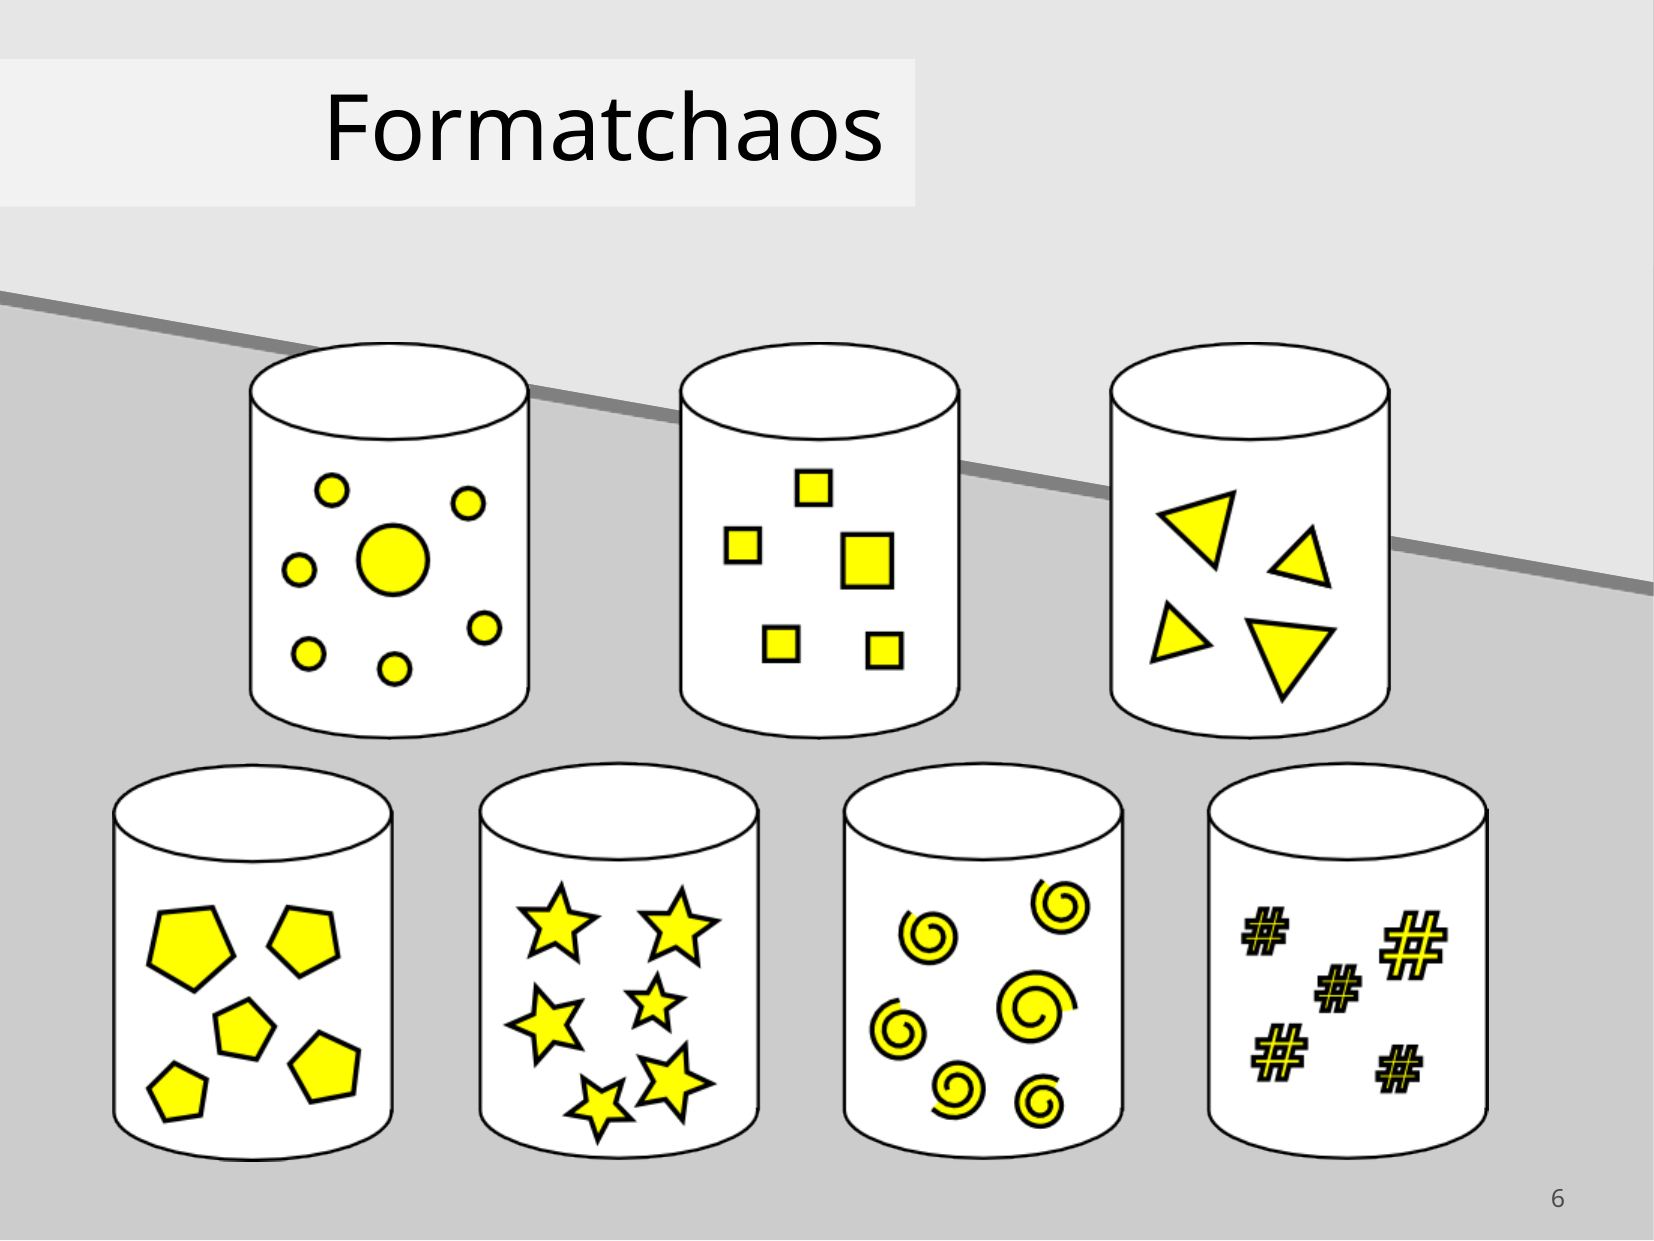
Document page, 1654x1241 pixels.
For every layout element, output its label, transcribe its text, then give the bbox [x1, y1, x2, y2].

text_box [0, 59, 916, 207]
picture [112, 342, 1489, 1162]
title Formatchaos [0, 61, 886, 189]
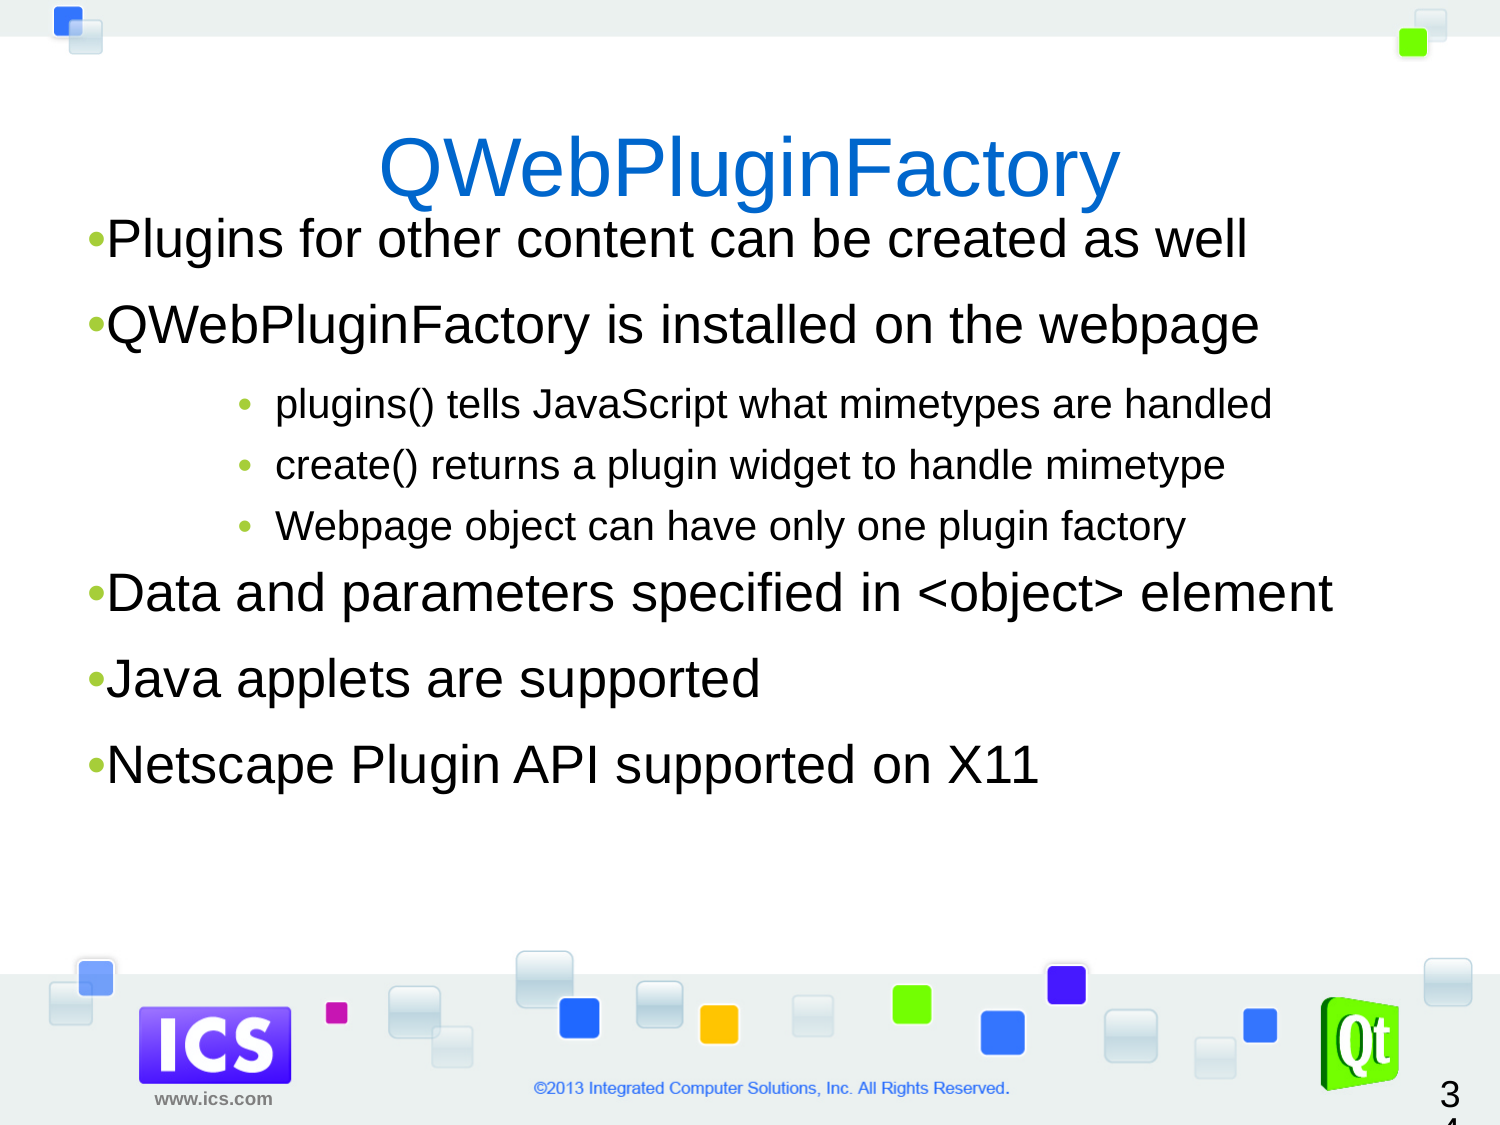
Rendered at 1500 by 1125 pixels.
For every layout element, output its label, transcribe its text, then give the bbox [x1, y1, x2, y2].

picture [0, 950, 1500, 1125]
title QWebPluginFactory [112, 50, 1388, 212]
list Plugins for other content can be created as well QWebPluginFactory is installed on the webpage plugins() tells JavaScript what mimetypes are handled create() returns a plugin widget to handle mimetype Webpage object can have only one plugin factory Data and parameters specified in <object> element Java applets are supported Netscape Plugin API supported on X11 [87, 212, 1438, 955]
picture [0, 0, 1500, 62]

== WHAT IS BEING ASKED ==
Reproduce every line of the rows above without any changes, but leave out the pictures.

== OUTPUT ==
Document page, 1654x1241 pixels.
For every layout element, output its label, transcribe its text, then give the bbox [x1, y1, x2, y2].

text_box [0, 59, 916, 207]
picture [112, 342, 1489, 1162]
title Formatchaos [0, 61, 886, 189]
Rendered at 1500 by 1125 pixels.
For every layout element, output its label, transcribe its text, then give the bbox [x1, y1, x2, y2].

picture [0, 950, 1500, 1125]
title QWebPluginFactory [112, 50, 1388, 212]
list Plugins for other content can be created as well QWebPluginFactory is installed on the webpage plugins() tells JavaScript what mimetypes are handled create() returns a plugin widget to handle mimetype Webpage object can have only one plugin factory Data and parameters specified in <object> element Java applets are supported Netscape Plugin API supported on X11 [87, 212, 1438, 955]
picture [0, 0, 1500, 62]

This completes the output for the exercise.